━━━ Dataset excerpts ━━━

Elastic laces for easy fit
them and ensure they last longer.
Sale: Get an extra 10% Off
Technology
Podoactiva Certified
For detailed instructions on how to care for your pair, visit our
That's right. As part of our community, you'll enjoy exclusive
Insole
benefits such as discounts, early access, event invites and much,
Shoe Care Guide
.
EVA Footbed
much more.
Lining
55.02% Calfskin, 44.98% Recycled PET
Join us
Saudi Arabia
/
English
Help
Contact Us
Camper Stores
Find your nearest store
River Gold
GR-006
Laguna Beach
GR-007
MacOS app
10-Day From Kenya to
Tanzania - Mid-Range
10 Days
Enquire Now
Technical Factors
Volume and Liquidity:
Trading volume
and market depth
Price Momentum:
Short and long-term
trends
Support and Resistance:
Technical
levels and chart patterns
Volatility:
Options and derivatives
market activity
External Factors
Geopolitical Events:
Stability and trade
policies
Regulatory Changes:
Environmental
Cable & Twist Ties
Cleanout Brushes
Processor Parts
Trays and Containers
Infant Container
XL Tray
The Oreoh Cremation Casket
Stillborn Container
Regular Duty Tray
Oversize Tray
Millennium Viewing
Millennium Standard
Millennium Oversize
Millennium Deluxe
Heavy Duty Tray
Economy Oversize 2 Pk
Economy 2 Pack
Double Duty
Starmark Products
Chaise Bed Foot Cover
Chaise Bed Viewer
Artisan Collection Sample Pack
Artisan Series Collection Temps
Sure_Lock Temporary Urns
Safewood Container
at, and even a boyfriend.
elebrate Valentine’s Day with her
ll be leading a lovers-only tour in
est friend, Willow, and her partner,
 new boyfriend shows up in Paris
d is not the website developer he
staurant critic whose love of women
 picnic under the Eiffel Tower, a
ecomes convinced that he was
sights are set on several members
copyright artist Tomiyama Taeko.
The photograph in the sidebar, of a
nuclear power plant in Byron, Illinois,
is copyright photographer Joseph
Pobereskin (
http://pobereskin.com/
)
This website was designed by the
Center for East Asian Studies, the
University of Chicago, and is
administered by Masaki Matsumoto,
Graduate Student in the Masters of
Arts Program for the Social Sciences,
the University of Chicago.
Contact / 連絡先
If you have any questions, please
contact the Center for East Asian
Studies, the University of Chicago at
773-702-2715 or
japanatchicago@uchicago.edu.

━━━

**Work instruction**
Would you copy, unchanged, the stretch of the records above that begins at the line containing "Chaise Bed Foot Cover" and ends at the line containing "staurant critic whose love of women", and only that?

**Written solution**
Chaise Bed Foot Cover
Chaise Bed Viewer
Artisan Collection Sample Pack
Artisan Series Collection Temps
Sure_Lock Temporary Urns
Safewood Container
at, and even a boyfriend.
elebrate Valentine’s Day with her
ll be leading a lovers-only tour in
est friend, Willow, and her partner,
 new boyfriend shows up in Paris
d is not the website developer he
staurant critic whose love of women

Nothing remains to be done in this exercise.